A cause de nos clients gars
Clients gars ? Ce sont des clients fidèles qui entretiennent des relations de ”deuxième ” bureau avec les fillettes. Ils ont certainement un bon enclin à la pédophilie en plus ils ont l’outrecuidance de s’afficher avec elles, en trompant la bonne foi de leur proches. «Souvent on va les trouver au bureau où tout le monde nous prend pour leur petite nièce. Quand on est dans leur bureau, les gens ne soupçonnent rien. On fait le travail proprement et quand on sort ils disent à leurs collègues, ”je vais faire manger ma nièce, j’arrive”. On finit de manger, on retourne au bureau, on fait un peu encore avant de repartir. Un client comme ça, si on met ta photo dans le journal, tu l’as tué » les ”gros clients” payent bien. Des fois au bureau leurs collègues font des petits cadeaux à la ”nièce ”. Quand cela arrive, les gamines se marrent. « On prend leur bureau pour faire notre travail et ils nous payent en plus. S’ils savaient ce qu’on est allée faire là-bas »

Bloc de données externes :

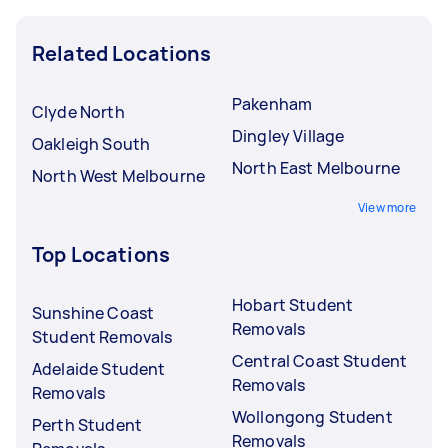
Related Locations
Pakenham
Clyde North
Dingley Village
Oakleigh South
North East Melbourne
North West Melbourne
View more
Top Locations
Hobart Student
Sunshine Coast
Removals
Student Removals
Central Coast Student
Adelaide Student
Removals
Removals
Wollongong Student
Perth Student
Removals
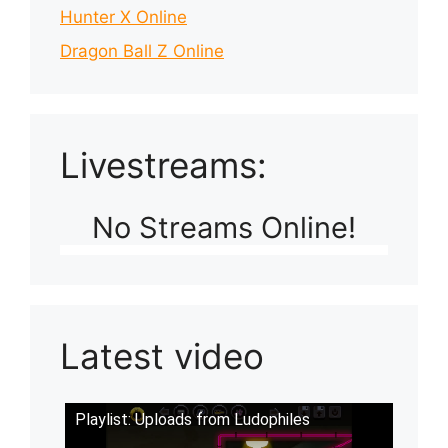
Hunter X Online
Dragon Ball Z Online
Livestreams:
No Streams Online!
Latest video
Playlist: Uploads from Ludophiles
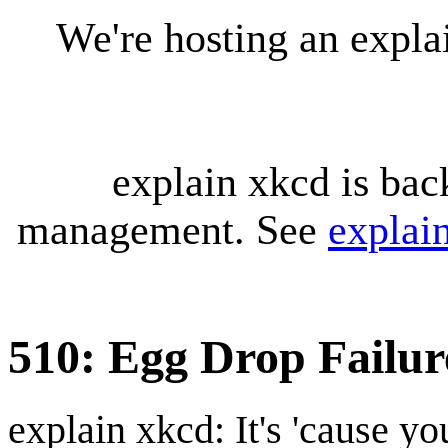
We're hosting an expl
explain xkcd is bac
management. See
explai
510: Egg Drop Failur
explain xkcd: It's 'cause y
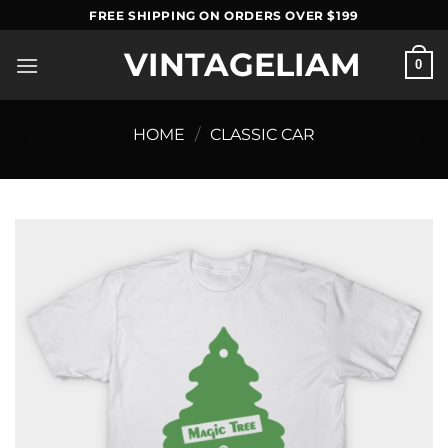
Skip
FREE SHIPPING ON ORDERS OVER $199
to
VINTAGELIAM
content
0
HOME
/
CLASSIC CAR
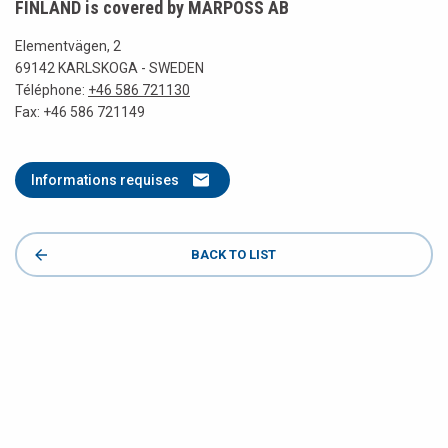
FINLAND is covered by MARPOSS AB
Elementvägen, 2
69142 KARLSKOGA - SWEDEN
Téléphone:
+46 586 721130
Fax: +46 586 721149
Informations requises
BACK TO LIST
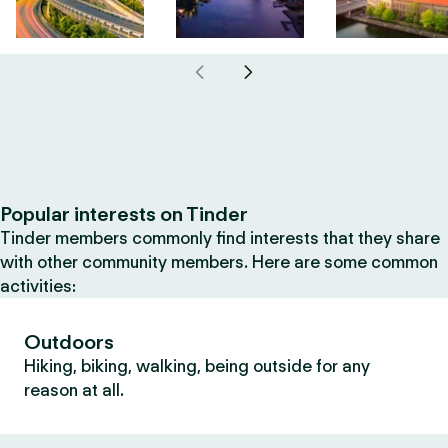
Popular interests on Tinder
Tinder members commonly find interests that they share
with other community members. Here are some common
activities:
Outdoors
Hiking, biking, walking, being outside for any
reason at all.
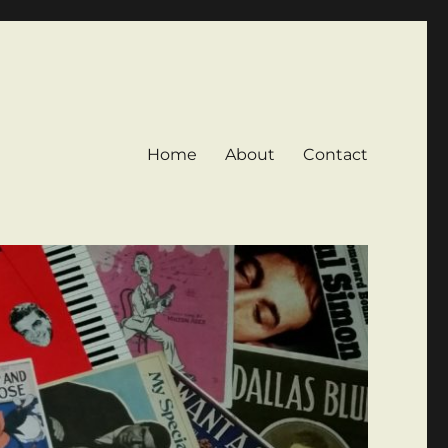
Home
About
Contact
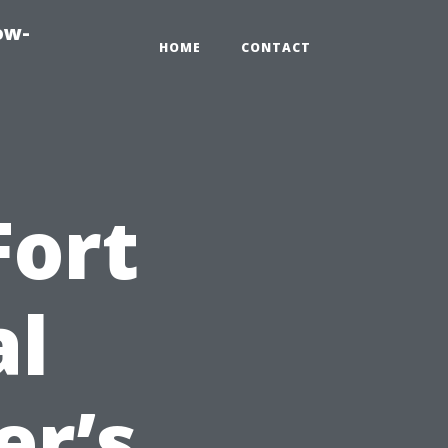
ow-
HOME
CONTACT
Fort
al
er’s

Ces filles de joie aiment la joie. Et à Yopougon, la joie signifie beuverie. Alcool, tabac et chewing-gum sont leur matériel de travail.
Le chewing-gum, je sais à quoi sert. C’est pour rester éveiller mais la cigarette et l’alcool, vous n’êtes pas obligées
« Tonton ce n’est pas ça hein ! Nous là, on ne dort pas au travail. C’est avant avant, au temps de Maman de Poki là. Nous on n’est des pros. On sait qu’on travaille la nuit donc la journée on dort bien. Si un client nous prend la journée, quand on rentre on dort jusqu’à ce que le sommeil finisse avant de sortir. On n’est pas comme les Mamans de Poki qui travaillent la nuit et puis le matin elles s’en vont faire afférages.
Vous avez compris, ce n’est pas le grand amour entre ces fillettes et leurs ainées prostituées.
Alors utilité du chewing gum ?
Tonton, nous on travaille beaucoup avec la bouche. L’alcool sert à laver la bouche et le ventre. Le chewing gum, on le mâche pour bien cracher les saletés qui peuvent rester dans la bouche.
Ces gamines ont une réponse à tout. Qu’est ce qu’elles font de leur argent ? « L’argent de la rue reste à la rue ». Leur avenir ? Un jour elles auront un passé, cela, elles le savent. Mais l’avenir ? Elles perdent la verve. Les risques encourus ? Elles invitent à changer de sujet. Seul Ebola les a paniquées. Mais en peu de temps.